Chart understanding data
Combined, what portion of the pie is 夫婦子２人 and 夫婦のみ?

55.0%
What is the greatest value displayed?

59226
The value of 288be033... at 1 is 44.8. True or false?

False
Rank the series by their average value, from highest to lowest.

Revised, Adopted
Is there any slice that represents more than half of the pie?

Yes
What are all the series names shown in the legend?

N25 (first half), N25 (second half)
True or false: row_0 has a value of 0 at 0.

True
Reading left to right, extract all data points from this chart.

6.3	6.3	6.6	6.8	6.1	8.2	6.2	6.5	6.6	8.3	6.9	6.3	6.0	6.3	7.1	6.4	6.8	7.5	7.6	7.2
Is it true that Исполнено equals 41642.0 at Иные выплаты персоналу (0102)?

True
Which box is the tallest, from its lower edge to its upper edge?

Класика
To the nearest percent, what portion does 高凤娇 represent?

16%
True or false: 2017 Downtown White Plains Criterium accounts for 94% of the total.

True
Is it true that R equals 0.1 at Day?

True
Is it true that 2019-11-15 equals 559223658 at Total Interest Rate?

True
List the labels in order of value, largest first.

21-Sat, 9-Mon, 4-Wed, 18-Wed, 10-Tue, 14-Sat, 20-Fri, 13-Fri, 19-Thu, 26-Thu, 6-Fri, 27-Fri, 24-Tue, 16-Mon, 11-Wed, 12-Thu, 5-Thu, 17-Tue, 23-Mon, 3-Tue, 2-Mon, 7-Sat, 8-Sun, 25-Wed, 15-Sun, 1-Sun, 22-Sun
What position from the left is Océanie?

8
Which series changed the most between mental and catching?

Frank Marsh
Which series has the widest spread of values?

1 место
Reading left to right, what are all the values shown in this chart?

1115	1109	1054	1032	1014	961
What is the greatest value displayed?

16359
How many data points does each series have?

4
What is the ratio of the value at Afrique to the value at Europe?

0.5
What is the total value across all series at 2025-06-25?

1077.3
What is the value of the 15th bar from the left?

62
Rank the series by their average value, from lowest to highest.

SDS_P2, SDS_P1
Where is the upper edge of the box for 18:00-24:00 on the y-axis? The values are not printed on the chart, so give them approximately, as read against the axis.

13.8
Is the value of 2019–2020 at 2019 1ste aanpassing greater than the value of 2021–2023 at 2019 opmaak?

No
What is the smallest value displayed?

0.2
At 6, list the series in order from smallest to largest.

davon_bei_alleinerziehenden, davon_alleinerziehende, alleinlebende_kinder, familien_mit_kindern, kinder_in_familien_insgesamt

[TASK OBJECTIVE] Copy every row above word for word, without any changes.

[THE COMPLETED TASK]
Combined, what portion of the pie is 夫婦子２人 and 夫婦のみ?

55.0%
What is the greatest value displayed?

59226
The value of 288be033... at 1 is 44.8. True or false?

False
Rank the series by their average value, from highest to lowest.

Revised, Adopted
Is there any slice that represents more than half of the pie?

Yes
What are all the series names shown in the legend?

N25 (first half), N25 (second half)
True or false: row_0 has a value of 0 at 0.

True
Reading left to right, extract all data points from this chart.

6.3	6.3	6.6	6.8	6.1	8.2	6.2	6.5	6.6	8.3	6.9	6.3	6.0	6.3	7.1	6.4	6.8	7.5	7.6	7.2
Is it true that Исполнено equals 41642.0 at Иные выплаты персоналу (0102)?

True
Which box is the tallest, from its lower edge to its upper edge?

Класика
To the nearest percent, what portion does 高凤娇 represent?

16%
True or false: 2017 Downtown White Plains Criterium accounts for 94% of the total.

True
Is it true that R equals 0.1 at Day?

True
Is it true that 2019-11-15 equals 559223658 at Total Interest Rate?

True
List the labels in order of value, largest first.

21-Sat, 9-Mon, 4-Wed, 18-Wed, 10-Tue, 14-Sat, 20-Fri, 13-Fri, 19-Thu, 26-Thu, 6-Fri, 27-Fri, 24-Tue, 16-Mon, 11-Wed, 12-Thu, 5-Thu, 17-Tue, 23-Mon, 3-Tue, 2-Mon, 7-Sat, 8-Sun, 25-Wed, 15-Sun, 1-Sun, 22-Sun
What position from the left is Océanie?

8
Which series changed the most between mental and catching?

Frank Marsh
Which series has the widest spread of values?

1 место
Reading left to right, what are all the values shown in this chart?

1115	1109	1054	1032	1014	961
What is the greatest value displayed?

16359
How many data points does each series have?

4
What is the ratio of the value at Afrique to the value at Europe?

0.5
What is the total value across all series at 2025-06-25?

1077.3
What is the value of the 15th bar from the left?

62
Rank the series by their average value, from lowest to highest.

SDS_P2, SDS_P1
Where is the upper edge of the box for 18:00-24:00 on the y-axis? The values are not printed on the chart, so give them approximately, as read against the axis.

13.8
Is the value of 2019–2020 at 2019 1ste aanpassing greater than the value of 2021–2023 at 2019 opmaak?

No
What is the smallest value displayed?

0.2
At 6, list the series in order from smallest to largest.

davon_bei_alleinerziehenden, davon_alleinerziehende, alleinlebende_kinder, familien_mit_kindern, kinder_in_familien_insgesamt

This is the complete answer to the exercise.